She said she would feel the same way if the roles were reversed. She swears that all contact and communication are now done, but what else could she possibly say at this point? Before this all got exposed on Friday, I was supposed to take the two oldest kids to a tubing place later today. I'm guessing that having ridiculous paranoia about her being here without me is normal?

 

In order to be helped in any way you need to decide what you want to do. Do you want a divorce? In that case the road is clear, but painful. Your next step is to contact a lawyer and take it from there.

 

If you do NOT want a divorce, things are more complex. You will probably not trust her in the same way ever again. But it doesn't mean that you can't be happy together. And when folks tell you that "once a cheater, always a cheater" you have to understand that this isn't true at all

 

So she has a choice---she can divorce you or go back to her AP. And you have a choice. But if you want to save your marriage, you need to work WITH her to do that.
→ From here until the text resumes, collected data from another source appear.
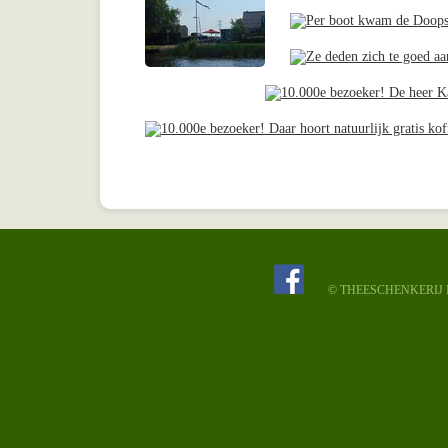
© THEESCHENKERIJ N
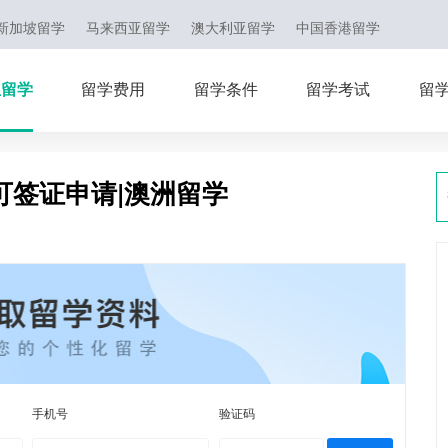
新加坡留学
马来西亚留学
澳大利亚留学
中国香港留学
亚留学
留学费用
留学条件
留学考试
留
可签证申请|澳洲留学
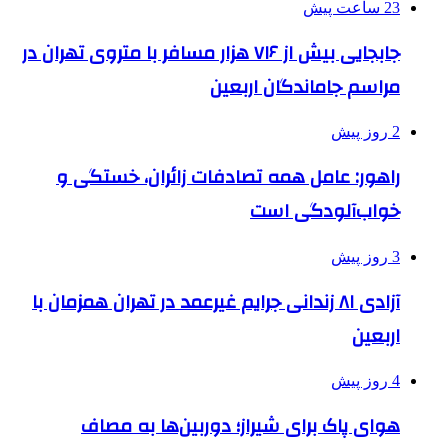
23 ساعت پیش
جابجایی بیش از ۷۱۶ هزار مسافر با متروی تهران در
مراسم جاماندگان اربعین
2 روز پیش
راهور: عامل همه تصادفات زائران، خستگی و
خواب‌آلودگی است
3 روز پیش
آزادی ۸۱ زندانی جرایم غیرعمد در تهران همزمان با
اربعین
4 روز پیش
هوای پاک برای شیراز؛ دوربین‌ها به مصاف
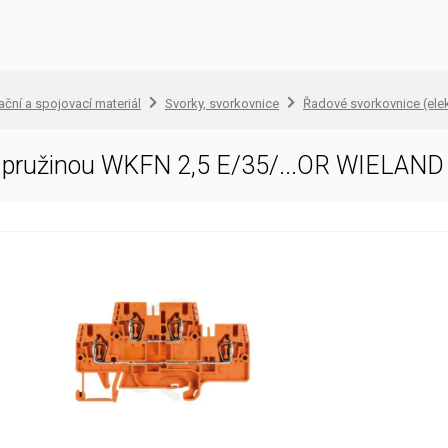
lační a spojovací materiál
Svorky, svorkovnice
Řadové svorkovnice (elek
c.pružinou WKFN 2,5 E/35/...OR WIELAND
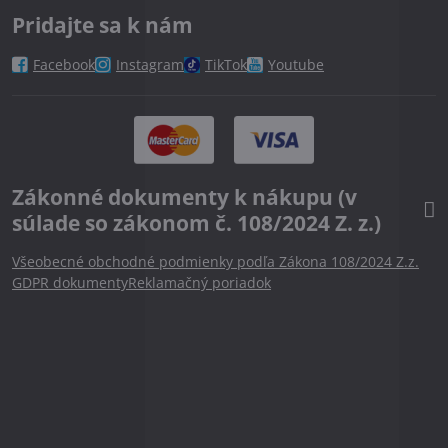
Pridajte sa k nám
Facebook
Instagram
TikTok
Youtube
Zákonné dokumenty k nákupu (v
súlade so zákonom č. 108/2024 Z. z.)
Všeobecné obchodné podmienky podľa Zákona 108/2024 Z.z.
GDPR dokumenty
Reklamačný poriadok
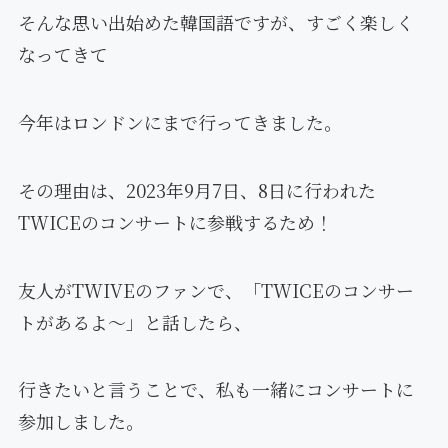
そんな思い出始めた韓国語ですが、すごく楽しく
なってきて
今年はロンドンにまで行ってきました。
その理由は、2023年9月7日、8日に行われた
TWICEのコンサートに参戦するため！
友人がTWIVEのファンで、「TWICEのコンサー
トがあるよ〜」と話したら、
行きたいと言うことで、私も一緒にコンサートに
参加しました。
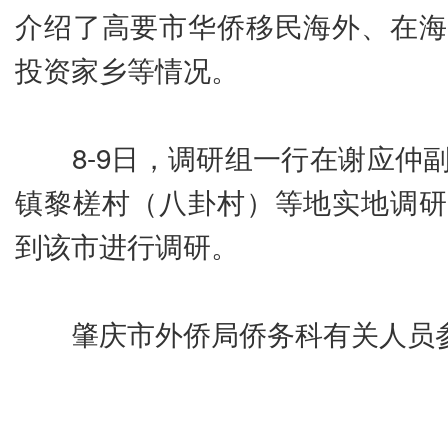
介绍了高要市华侨移民海外、在海
投资家乡等情况。
8-9日，调研组一行在谢应仲副
镇黎槎村（八卦村）等地实地调研
到该市进行调研。
肇庆市外侨局侨务科有关人员参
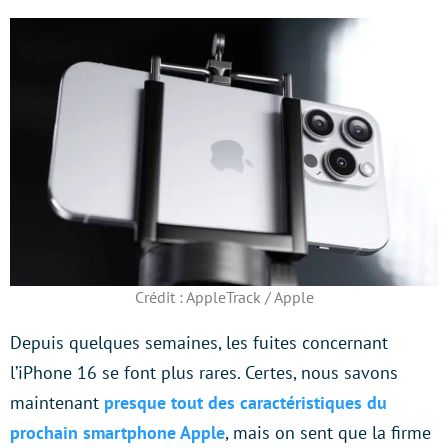
Crédit : AppleTrack / Apple
Depuis quelques semaines, les fuites concernant
l’iPhone 16 se font plus rares. Certes, nous savons
maintenant
presque tout des caractéristiques du
prochain smartphone Apple
, mais on sent que la firme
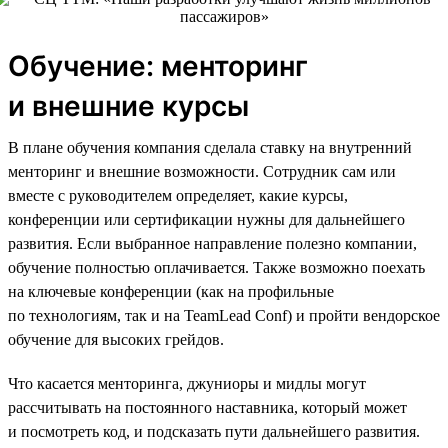
Обучение: менторинг
и внешние курсы
В плане обучения компания сделала ставку на внутренний
менторинг и внешние возможности. Сотрудник сам или
вместе с руководителем определяет, какие курсы,
конференции или сертификации нужны для дальнейшего
развития. Если выбранное направление полезно компании,
обучение полностью оплачивается. Также возможно поехать
на ключевые конференции (как на профильные
по технологиям, так и на TeamLead Conf) и пройти вендорское
обучение для высоких грейдов.
Что касается менторинга, джуниоры и мидлы могут
рассчитывать на постоянного наставника, который может
и посмотреть код, и подсказать пути дальнейшего развития.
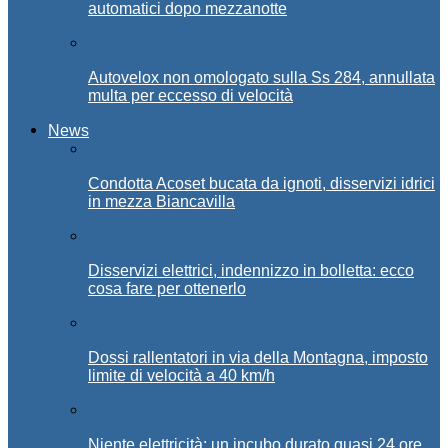
automatici dopo mezzanotte
Autovelox non omologato sulla Ss 284, annullata
multa per eccesso di velocità
News
Condotta Acoset bucata da ignoti, disservizi idrici
in mezza Biancavilla
Disservizi elettrici, indennizzo in bolletta: ecco
cosa fare per ottenerlo
Dossi rallentatori in via della Montagna, imposto
limite di velocità a 40 km/h
Niente elettricità: un incubo durato quasi 24 ore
You will probably both have to make changes. And you will have the job of winning her back. Yes, you read me correctly. Love is not a switch that can get flipped on and off. Right now it is mostly off. You need it on. You will have to romance her.

 

But NOT now. It isn't that simple. First she has to commit to saving the marriage. She has to be transparent. She has to be so open about what she is doing and where she is going that you can't help but believing her. And you have to be able to talk to each other openly and cleanly. No hiding, no minimizing, no secrets for EITHER of you.

 

And you always have to treat her with the respect due another living breathing human being who is the mother of your children.

 

THEN and only then can the romancing begin. You may feel that she doesn't deserve it. Certainly some folks here will tell you that. But you need to think about the future. Saving your marriage means getting to the position where you are not only open with each other and transparent, but where she is deeply emotionally involved with you and you with her.

 

Yes, this process may fail. Both of you know that. But if you both try, it can be done. And if it doesn't work you will have peace because you will know you gave it your best shot.